Reinforcement learning as optimal control for fluid flows – REASON

Environmental needs are invigorating research interest in many engineering fields. A compelling example is provided by carbon-dioxide emissions, widely considered one of the main causes of global warming. This urgency extends to numerous applications including aeronautics, where it is recognized that the optimization of aerodynamic flows may have a deep impact on the reduction of pollutant emissions, mitigation of acoustic noise or control of highly complex conditions such as separation. In principle, flow control strategies allow to optimize the flow in real time, leveraging sensor measurements and physical models; in practice, in realistic cases, this technique is used only in limited numerical and experimental cases.
In this proposal, we aim at verifying to what extent Reinforcement Learning (RL) is a viable, alternative strategy for the control of fluids in realistic conditions. RL algorithms use past data to enhance the future manipulation of a dynamical system by discovering optimal control policy, determined from the exploration of the state-action space. This step replaces physical models; thus these algorithms are fully data-driven and solely rely on the measurements of the system and the way it reacts to prescribed actions. This allows to circumvent some drawbacks of model-based control, as approximate reduced-order models of the physical system can critically lose accuracy when control is applied, resulting in poor performance and lack of robustness.
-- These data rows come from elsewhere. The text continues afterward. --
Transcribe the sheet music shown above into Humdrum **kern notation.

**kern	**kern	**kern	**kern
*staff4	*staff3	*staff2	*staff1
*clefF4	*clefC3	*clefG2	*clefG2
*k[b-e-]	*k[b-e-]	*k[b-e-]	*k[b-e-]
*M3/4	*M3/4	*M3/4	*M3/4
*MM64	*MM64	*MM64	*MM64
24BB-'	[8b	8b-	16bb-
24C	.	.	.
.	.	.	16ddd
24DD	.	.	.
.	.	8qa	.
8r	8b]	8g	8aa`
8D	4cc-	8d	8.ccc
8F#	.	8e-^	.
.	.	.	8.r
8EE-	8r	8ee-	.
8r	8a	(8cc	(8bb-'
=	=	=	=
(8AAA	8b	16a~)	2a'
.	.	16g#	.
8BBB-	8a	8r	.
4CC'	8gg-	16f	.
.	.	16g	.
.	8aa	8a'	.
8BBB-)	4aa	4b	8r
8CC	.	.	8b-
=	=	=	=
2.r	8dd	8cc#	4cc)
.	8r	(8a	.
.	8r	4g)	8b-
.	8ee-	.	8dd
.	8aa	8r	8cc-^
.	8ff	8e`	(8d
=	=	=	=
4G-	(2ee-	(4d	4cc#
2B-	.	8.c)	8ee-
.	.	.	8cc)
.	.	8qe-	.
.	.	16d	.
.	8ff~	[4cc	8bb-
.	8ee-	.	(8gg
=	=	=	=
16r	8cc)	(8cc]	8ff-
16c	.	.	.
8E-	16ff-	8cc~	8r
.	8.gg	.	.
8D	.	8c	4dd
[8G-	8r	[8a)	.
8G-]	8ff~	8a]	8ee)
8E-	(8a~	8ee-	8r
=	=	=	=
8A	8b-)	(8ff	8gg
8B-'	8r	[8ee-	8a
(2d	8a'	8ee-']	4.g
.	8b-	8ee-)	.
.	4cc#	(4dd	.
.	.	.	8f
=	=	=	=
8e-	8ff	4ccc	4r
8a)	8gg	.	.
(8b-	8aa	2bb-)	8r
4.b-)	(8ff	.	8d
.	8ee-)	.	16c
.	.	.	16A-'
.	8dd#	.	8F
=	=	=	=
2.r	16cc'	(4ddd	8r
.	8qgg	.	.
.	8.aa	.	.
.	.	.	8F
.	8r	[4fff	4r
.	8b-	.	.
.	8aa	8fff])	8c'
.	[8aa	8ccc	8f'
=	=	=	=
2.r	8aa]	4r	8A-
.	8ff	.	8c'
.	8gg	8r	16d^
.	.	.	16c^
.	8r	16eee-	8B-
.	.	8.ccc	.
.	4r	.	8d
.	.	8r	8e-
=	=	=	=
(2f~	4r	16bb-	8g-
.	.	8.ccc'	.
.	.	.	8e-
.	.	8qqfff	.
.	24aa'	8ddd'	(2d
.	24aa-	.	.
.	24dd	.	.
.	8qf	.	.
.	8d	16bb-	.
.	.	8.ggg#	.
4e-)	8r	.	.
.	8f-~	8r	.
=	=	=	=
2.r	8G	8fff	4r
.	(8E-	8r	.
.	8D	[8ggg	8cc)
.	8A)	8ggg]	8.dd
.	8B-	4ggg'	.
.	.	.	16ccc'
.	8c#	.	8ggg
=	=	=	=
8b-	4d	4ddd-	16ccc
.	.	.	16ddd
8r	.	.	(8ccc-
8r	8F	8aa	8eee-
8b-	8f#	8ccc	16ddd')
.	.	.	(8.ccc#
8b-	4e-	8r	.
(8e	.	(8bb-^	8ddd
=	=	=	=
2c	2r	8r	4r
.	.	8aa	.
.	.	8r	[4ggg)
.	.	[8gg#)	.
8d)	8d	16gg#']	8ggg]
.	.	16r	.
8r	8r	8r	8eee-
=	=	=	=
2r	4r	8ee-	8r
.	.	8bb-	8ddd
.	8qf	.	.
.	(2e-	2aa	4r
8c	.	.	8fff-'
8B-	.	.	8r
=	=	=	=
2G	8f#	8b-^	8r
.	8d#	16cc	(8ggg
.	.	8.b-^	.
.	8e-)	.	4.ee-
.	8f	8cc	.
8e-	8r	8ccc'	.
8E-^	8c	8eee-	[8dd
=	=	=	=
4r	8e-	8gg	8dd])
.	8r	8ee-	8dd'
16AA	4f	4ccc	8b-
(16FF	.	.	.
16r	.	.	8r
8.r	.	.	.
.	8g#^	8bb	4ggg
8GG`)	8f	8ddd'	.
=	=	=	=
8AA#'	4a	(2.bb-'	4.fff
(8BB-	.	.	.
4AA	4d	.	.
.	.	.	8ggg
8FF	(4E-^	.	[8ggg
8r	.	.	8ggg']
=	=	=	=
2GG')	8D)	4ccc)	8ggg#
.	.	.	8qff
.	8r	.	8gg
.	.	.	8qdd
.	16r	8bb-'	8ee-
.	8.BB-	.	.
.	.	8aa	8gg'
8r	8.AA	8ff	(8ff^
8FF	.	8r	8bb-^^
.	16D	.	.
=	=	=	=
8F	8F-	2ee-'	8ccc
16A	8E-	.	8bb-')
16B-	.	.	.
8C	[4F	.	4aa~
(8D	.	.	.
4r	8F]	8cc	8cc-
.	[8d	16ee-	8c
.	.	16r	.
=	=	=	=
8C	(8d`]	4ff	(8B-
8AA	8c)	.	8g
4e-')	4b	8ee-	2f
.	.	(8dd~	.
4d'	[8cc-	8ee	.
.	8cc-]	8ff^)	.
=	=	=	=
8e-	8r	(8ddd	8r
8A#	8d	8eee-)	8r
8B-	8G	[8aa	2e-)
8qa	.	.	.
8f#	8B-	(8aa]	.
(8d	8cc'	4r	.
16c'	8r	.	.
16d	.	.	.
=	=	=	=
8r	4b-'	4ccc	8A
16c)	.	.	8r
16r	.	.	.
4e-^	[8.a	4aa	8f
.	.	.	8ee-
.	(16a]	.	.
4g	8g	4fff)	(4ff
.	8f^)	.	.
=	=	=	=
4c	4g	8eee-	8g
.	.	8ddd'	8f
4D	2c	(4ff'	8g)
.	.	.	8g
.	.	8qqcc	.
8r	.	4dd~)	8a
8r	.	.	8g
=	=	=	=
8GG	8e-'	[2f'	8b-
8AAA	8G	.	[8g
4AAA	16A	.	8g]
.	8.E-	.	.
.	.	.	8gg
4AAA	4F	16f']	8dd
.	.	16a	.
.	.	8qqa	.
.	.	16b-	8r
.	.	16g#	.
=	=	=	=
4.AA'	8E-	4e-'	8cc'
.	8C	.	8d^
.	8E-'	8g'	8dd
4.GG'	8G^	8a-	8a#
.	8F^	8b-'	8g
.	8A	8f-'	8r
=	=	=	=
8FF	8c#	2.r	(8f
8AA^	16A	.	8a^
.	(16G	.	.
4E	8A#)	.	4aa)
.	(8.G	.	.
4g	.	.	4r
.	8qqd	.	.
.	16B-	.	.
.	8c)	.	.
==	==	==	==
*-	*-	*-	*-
The main goal of the project is to provide major breakthroughs in flow control by bridging it with Reinforcement Learning in order to tackle the challenges which have limited the success of standard control tools in nonlinear and complex flows. In that sense, we aim at developing robust strategies by integrating in this framework efficient techniques of learning/estimation, physics constraints and tools from control theory. We will test our strategies in models of fluid-mechanics interest of increasing complexity. The system governed by the Kuramoto-Sivashinsky and the linearized boundary layer in 2D will serve as simplified benchmarks for comparing the optimal control solutions and RL. Final demonstrators will include numerical simulations of transitional shear flows at moderate Reynolds number, and the control of the bistable dynamics of an experimental 3D bluff body wake-flows.